Raw data:
******

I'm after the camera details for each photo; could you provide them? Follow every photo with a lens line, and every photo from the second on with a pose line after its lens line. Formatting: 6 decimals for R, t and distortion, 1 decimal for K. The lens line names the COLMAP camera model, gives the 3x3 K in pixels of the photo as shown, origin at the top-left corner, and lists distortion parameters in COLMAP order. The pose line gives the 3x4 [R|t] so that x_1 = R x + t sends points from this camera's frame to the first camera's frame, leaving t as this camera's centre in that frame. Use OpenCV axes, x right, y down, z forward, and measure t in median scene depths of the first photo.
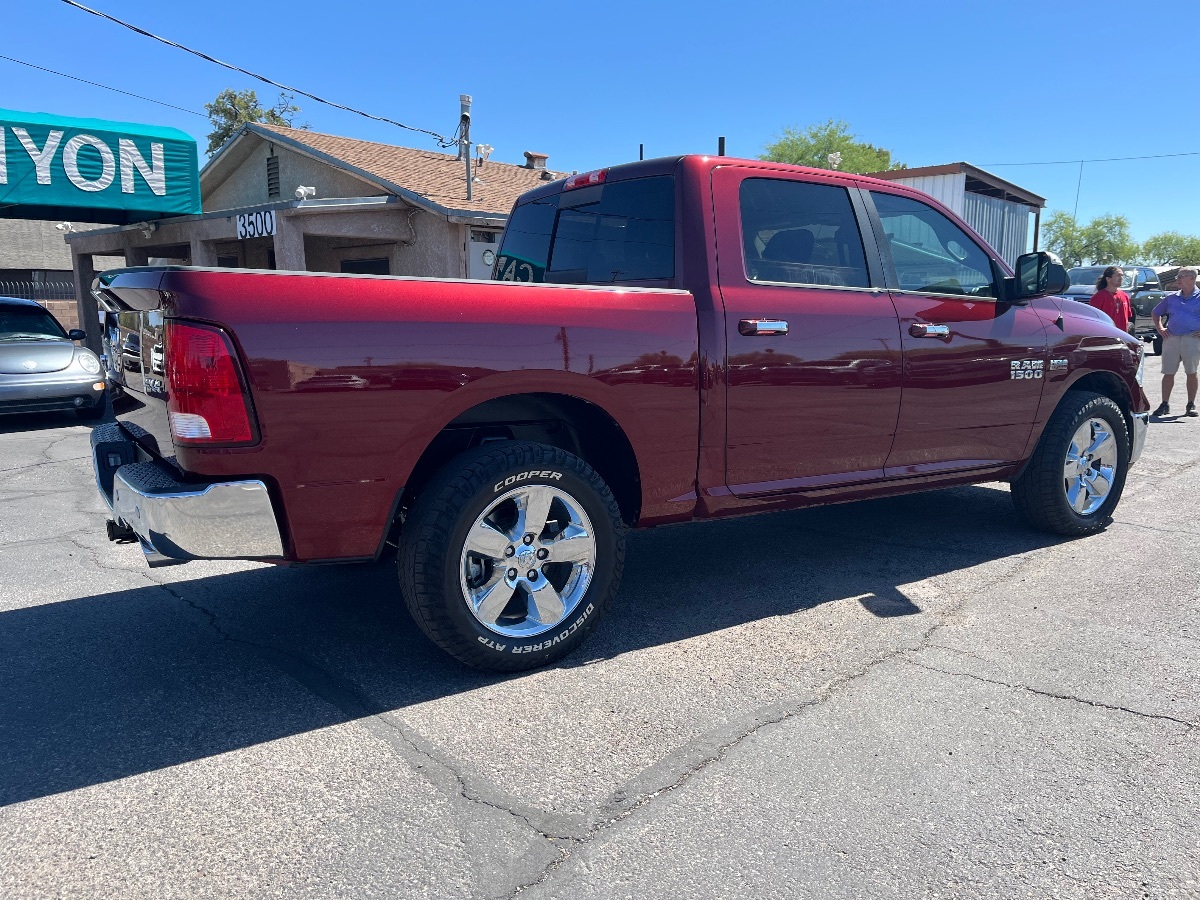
lens RADIAL K [[906.0, 0, 597.7], [0, 906.0, 452.7], [0, 0, 1]] dist [0.067710, -0.101836]
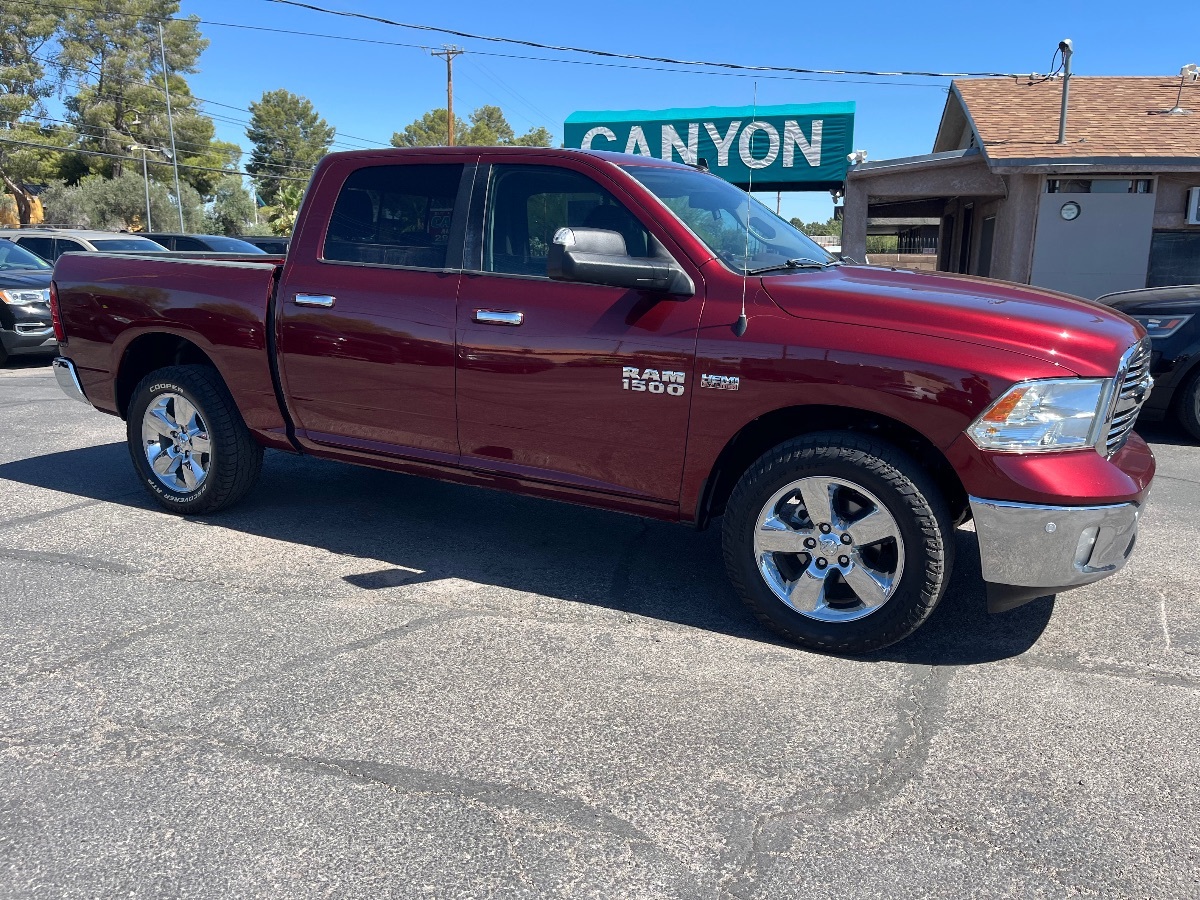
lens RADIAL K [[912.4, 0, 612.2], [0, 912.4, 452.7], [0, 0, 1]] dist [0.037526, -0.058066]
pose [[0.484004, 0.195028, -0.853056, 0.482390], [-0.151691, 0.978788, 0.137707, -0.056981], [0.861818, 0.062751, 0.503321, 0.256778]]
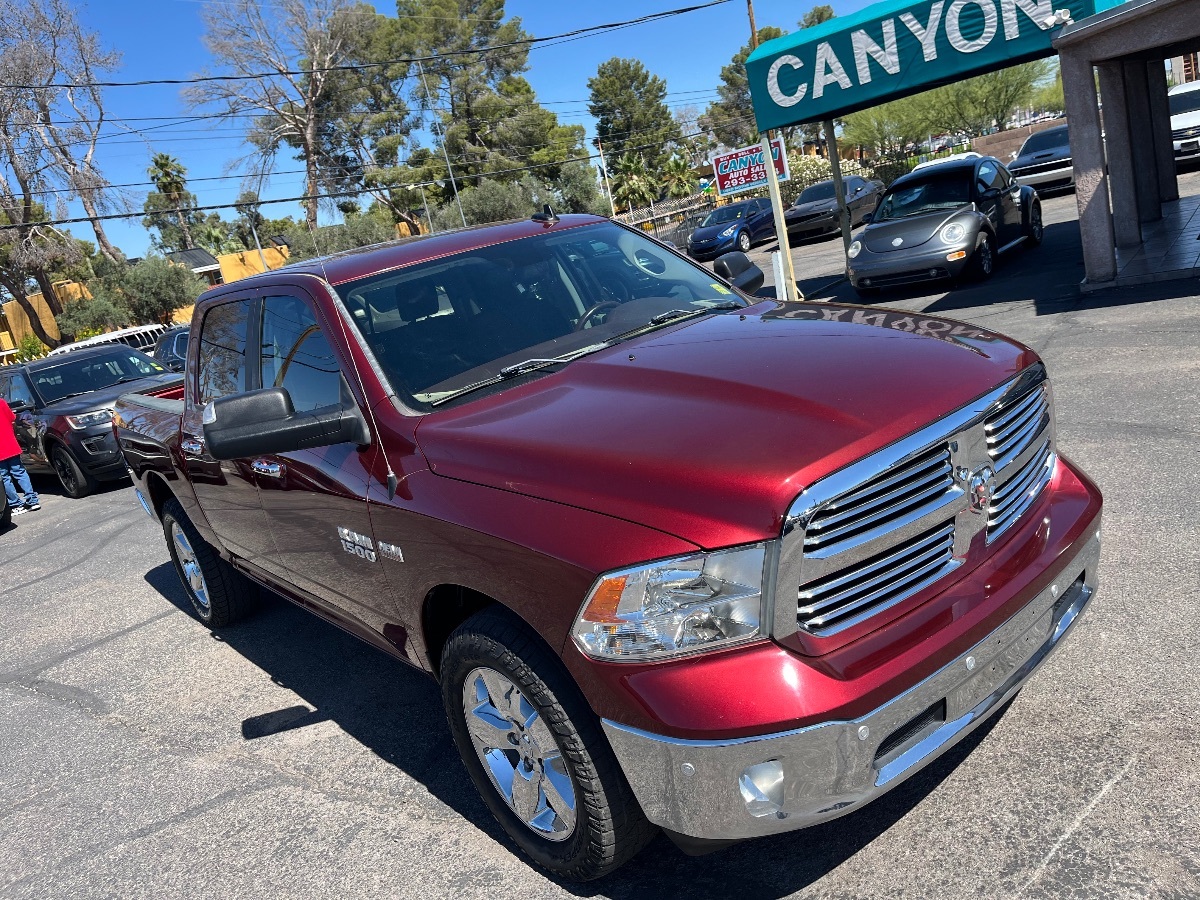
lens RADIAL K [[906.0, 0, 608.8], [0, 906.0, 453.3], [0, 0, 1]] dist [0.067710, -0.101836]
pose [[0.117693, 0.228034, -0.966514, 0.483439], [0.066959, 0.969241, 0.236831, -0.129602], [0.990790, -0.092590, 0.098804, 0.486657]]
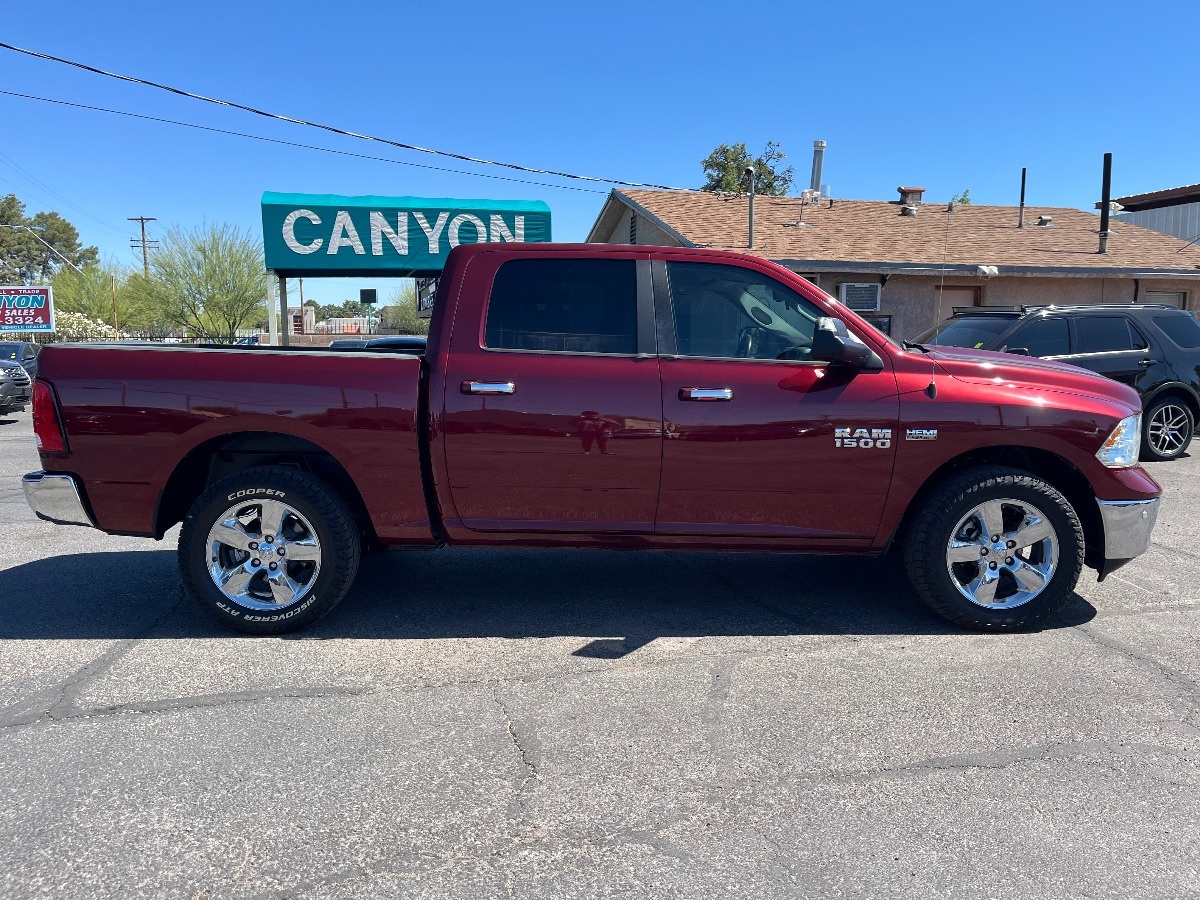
lens RADIAL K [[912.4, 0, 612.5], [0, 912.4, 452.0], [0, 0, 1]] dist [0.037526, -0.058066]
pose [[0.849562, 0.068659, -0.523001, 0.322279], [-0.086108, 0.996244, -0.009089, -0.019833], [0.520413, 0.052757, 0.852283, 0.028186]]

******

Required work:
Turn everything from the start of the listing down to the line containing "0.062751, 0.503321, 0.256778]]" into a numbered list, skipping blank lines. Leave the pictures out.

Exercise output:
1. I'm after the camera details for each photo; could you provide them? Follow every photo with a lens line, and every photo from the second on with a pose line after its lens line. Formatting: 6 decimals for R, t and distortion, 1 decimal for K. The lens line names the COLMAP camera model, gives the 3x3 K in pixels of the photo as shown, origin at the top-left corner, and lists distortion parameters in COLMAP order. The pose line gives the 3x4 [R|t] so that x_1 = R x + t sends points from this camera's frame to the first camera's frame, leaving t as this camera's centre in that frame. Use OpenCV axes, x right, y down, z forward, and measure t in median scene depths of the first photo.
2. lens RADIAL K [[906.0, 0, 597.7], [0, 906.0, 452.7], [0, 0, 1]] dist [0.067710, -0.101836]
3. lens RADIAL K [[912.4, 0, 612.2], [0, 912.4, 452.7], [0, 0, 1]] dist [0.037526, -0.058066]
4. pose [[0.484004, 0.195028, -0.853056, 0.482390], [-0.151691, 0.978788, 0.137707, -0.056981], [0.861818, 0.062751, 0.503321, 0.256778]]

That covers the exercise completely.